A stay will not prejudice the defendants.   Rather, a stay will maintain the status quo while the coverage issues are litigated.   Any hardship to the defendants is minimal and is more than outweighed by the irreparable harm Allstate will otherwise suffer if a stay is not granted.   These considerations provide the legal basis for Allstate's right to injunctive relief.   See Crowe v. De Gioia, 90 N.J. 126, 447 A.2d 173 (1982).

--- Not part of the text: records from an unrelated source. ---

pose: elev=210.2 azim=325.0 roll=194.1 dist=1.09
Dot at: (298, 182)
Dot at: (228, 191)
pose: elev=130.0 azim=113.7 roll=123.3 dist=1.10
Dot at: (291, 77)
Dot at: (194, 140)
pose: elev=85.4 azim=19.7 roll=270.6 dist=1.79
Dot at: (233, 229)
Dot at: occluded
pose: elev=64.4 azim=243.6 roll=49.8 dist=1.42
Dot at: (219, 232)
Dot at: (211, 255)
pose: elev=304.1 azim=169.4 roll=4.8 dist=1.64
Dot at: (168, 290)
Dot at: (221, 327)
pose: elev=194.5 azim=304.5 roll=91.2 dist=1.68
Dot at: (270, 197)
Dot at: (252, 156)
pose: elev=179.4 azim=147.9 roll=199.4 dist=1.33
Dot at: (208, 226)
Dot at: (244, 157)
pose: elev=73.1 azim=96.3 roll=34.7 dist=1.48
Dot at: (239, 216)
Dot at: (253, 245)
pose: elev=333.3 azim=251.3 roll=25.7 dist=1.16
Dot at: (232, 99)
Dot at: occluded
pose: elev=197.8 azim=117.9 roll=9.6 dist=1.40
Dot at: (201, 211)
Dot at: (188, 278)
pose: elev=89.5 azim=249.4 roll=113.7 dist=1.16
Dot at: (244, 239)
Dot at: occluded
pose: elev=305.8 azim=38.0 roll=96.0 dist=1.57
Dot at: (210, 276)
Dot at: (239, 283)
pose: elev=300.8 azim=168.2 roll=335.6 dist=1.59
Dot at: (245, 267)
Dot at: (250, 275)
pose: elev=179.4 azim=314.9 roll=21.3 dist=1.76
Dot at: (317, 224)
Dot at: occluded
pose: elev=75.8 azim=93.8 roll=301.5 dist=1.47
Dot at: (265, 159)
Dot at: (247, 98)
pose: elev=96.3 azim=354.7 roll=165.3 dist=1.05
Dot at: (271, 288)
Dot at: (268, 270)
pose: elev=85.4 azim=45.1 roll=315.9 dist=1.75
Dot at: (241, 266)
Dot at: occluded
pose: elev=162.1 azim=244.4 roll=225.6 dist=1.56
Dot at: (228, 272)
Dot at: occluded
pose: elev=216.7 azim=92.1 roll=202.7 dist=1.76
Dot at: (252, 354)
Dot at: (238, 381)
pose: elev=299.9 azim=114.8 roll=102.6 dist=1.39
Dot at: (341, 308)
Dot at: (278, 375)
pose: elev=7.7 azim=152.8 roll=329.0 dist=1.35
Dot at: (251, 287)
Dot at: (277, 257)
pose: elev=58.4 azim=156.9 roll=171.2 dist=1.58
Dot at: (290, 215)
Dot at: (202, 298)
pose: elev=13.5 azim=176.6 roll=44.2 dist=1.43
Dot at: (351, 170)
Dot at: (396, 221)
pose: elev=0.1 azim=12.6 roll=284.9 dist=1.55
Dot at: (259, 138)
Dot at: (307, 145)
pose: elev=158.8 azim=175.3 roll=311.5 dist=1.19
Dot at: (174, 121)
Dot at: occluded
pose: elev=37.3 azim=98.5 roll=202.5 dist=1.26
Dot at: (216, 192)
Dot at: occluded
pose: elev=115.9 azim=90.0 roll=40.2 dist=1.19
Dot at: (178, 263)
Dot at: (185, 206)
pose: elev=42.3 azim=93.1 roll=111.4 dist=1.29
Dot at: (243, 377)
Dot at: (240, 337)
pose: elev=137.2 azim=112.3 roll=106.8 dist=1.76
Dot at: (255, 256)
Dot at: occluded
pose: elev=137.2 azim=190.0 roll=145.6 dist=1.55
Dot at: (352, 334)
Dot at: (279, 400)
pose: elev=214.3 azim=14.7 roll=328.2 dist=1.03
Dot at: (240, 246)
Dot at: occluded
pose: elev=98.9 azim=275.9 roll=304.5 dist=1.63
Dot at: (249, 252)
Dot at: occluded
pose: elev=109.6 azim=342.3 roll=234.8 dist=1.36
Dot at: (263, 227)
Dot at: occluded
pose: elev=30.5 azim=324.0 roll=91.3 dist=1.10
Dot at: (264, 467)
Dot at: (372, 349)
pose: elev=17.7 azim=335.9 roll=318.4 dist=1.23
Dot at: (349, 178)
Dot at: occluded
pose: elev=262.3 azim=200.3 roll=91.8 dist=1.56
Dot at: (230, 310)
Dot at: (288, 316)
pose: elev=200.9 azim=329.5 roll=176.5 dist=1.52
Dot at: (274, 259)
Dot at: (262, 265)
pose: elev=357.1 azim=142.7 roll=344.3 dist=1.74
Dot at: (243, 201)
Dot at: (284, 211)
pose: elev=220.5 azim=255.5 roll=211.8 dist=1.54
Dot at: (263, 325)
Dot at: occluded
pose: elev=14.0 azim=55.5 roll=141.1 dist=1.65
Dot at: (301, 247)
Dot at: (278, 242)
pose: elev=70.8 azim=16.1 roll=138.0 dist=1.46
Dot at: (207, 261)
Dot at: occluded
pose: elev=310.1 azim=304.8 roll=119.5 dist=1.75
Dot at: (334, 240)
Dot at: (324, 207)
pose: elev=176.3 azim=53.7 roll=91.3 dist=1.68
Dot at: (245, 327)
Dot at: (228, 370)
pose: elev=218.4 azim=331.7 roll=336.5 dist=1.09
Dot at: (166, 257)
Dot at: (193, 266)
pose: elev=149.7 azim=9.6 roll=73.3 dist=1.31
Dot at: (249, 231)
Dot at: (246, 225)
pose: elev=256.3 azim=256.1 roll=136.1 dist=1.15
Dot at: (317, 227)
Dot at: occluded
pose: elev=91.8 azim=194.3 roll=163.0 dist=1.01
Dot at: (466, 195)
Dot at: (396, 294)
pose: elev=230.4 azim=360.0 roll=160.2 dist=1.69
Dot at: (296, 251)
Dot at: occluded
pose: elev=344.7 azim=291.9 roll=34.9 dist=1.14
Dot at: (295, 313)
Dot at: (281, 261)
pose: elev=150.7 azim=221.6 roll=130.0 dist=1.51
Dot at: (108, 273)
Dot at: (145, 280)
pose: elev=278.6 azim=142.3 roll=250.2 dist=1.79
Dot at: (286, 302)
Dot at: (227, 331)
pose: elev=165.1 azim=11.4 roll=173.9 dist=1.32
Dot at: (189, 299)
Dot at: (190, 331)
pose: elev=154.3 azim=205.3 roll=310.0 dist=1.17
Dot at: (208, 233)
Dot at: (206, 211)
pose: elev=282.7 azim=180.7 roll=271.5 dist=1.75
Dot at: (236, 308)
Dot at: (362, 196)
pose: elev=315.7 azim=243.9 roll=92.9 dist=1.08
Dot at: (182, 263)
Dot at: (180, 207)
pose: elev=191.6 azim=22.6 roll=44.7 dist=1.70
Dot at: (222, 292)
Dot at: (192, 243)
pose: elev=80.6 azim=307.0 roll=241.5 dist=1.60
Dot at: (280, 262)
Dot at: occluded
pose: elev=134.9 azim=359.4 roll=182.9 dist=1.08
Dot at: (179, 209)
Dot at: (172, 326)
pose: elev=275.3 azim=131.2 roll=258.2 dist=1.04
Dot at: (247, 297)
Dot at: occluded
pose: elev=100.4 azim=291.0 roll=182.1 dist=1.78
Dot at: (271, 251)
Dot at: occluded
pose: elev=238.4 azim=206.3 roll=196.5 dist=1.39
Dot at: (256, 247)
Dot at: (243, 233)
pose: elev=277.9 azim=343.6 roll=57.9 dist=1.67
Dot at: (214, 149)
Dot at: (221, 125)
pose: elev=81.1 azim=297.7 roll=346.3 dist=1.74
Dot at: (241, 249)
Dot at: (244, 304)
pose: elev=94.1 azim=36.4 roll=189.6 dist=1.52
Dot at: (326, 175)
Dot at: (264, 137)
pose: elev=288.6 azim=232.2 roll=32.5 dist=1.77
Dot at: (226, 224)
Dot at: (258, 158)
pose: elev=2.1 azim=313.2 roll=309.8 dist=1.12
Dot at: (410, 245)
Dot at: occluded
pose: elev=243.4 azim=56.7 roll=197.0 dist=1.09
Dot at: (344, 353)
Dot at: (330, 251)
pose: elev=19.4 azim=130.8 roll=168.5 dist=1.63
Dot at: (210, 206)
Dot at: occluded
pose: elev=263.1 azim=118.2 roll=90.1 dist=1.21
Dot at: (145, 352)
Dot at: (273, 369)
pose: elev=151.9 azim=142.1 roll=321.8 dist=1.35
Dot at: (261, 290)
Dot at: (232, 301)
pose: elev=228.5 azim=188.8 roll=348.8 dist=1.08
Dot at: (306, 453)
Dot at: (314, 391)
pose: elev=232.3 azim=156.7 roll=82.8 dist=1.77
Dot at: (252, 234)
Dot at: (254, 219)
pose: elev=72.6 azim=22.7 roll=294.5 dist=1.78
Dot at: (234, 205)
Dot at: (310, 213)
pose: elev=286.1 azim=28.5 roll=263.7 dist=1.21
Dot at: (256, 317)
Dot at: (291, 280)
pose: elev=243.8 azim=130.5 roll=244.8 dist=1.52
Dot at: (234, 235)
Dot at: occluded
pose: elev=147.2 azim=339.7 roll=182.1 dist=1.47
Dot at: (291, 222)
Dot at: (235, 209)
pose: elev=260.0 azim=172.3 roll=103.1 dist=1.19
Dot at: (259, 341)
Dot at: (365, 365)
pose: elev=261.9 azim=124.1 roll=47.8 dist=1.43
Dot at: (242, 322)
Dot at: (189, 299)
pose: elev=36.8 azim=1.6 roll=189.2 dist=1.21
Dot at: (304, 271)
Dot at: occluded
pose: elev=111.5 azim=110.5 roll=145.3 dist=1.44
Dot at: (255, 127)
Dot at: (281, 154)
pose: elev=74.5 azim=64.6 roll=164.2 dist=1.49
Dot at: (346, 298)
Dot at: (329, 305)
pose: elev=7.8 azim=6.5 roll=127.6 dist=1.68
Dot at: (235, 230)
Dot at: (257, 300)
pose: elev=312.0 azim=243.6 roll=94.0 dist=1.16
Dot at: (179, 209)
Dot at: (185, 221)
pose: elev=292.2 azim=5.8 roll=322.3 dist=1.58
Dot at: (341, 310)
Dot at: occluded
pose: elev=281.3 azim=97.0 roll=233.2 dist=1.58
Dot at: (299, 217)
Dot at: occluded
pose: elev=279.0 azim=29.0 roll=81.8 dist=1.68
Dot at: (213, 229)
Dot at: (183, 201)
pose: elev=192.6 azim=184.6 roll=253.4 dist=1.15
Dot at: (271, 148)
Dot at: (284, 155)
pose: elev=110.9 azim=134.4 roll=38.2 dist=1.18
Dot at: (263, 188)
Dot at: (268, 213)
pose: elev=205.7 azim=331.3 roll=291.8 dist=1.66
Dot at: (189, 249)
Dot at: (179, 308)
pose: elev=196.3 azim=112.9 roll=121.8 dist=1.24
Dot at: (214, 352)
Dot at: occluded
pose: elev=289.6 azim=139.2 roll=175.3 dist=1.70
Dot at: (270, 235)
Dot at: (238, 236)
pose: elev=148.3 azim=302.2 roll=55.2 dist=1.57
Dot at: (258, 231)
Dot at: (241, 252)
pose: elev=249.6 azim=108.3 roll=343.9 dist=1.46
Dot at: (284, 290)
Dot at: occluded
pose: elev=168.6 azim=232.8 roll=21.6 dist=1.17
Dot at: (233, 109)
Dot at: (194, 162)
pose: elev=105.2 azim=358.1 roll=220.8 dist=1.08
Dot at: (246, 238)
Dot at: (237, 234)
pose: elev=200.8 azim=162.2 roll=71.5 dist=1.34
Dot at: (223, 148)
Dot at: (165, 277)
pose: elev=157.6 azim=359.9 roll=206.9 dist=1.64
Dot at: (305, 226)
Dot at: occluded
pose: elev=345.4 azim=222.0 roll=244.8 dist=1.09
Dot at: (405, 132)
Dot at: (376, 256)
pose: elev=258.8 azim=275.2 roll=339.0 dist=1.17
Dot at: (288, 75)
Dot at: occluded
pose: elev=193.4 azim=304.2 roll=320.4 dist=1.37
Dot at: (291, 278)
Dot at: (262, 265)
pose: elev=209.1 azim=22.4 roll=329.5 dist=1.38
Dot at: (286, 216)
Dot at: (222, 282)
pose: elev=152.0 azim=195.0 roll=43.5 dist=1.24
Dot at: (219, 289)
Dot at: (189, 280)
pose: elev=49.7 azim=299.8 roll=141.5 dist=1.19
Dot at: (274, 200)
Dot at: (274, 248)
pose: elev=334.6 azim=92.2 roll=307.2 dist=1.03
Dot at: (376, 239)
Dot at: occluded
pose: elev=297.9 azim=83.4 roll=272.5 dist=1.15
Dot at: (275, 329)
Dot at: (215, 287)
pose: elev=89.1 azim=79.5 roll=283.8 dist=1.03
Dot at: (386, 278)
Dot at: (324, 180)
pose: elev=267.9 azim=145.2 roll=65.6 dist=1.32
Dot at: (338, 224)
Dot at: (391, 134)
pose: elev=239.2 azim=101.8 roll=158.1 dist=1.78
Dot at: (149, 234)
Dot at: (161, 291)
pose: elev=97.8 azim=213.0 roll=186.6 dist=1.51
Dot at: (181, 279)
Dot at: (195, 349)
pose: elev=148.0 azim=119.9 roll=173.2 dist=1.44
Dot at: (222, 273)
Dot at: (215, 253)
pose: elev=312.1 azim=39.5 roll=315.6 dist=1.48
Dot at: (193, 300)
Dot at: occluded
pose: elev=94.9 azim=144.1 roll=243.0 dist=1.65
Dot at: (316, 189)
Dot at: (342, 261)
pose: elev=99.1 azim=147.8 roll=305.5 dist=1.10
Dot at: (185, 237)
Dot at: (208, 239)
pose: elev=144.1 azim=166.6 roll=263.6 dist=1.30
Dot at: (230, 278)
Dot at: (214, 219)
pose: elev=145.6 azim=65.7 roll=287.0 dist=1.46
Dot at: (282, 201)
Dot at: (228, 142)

Absent a stay, Allstate argues it will suffer irreparable harm.   Denial of a stay would also require Allstate to make individual applications in hundreds of actions for a stay of personal injury lawsuits.   Millions of dollars in fraudulent judgments may be obtained against it and its putative insureds.   It will be required to present extensive duplicative testimony from numerous expert and fact witnesses in each action to prove its case.   The inevitable outcome of this burden will be a backlog in both the arbitration  and Superior Court systems.   In addition, if Allstate is forced to present its case in piecemeal fashion, the true nature and extent of the fraudulent activity will be minimized and perhaps ignored;  such a result would work a grave injustice on Allstate, as well as every citizen of this State who pays an insurance premium for the legitimate purpose of obtaining coverage against real accidental injury.

II.

 The voiding of an insurance policy ab initio does not necessarily preclude innocent passengers from recovering PIP benefits.  Dillard v. Hertz Claim Management, 277 N.J.Super. 448, 650 A.2d 1 (App.Div.1994), aff'd o.b., 144 N.J. 326, 676 A.2d 1065 (1996);  Fisher v. New Jersey Auto. Full Ins., 224 N.J.Super. 552, 540 A.2d 1344 (App.Div.1988).   Allstate asserts that Fisher does not apply here because these defendants are not innocent claimants, as a result of the misrepresentations and their participation in a broader conspiracy to commit fraud against Allstate.   The first issue thus becomes whether the claims asserted by the defendants implicate a coverage question to be decided by the court, or whether they are questions to be determined by an arbitrator.   At issue, also, is whether a declaratory judgment action is the appropriate method for determining the issues presented here.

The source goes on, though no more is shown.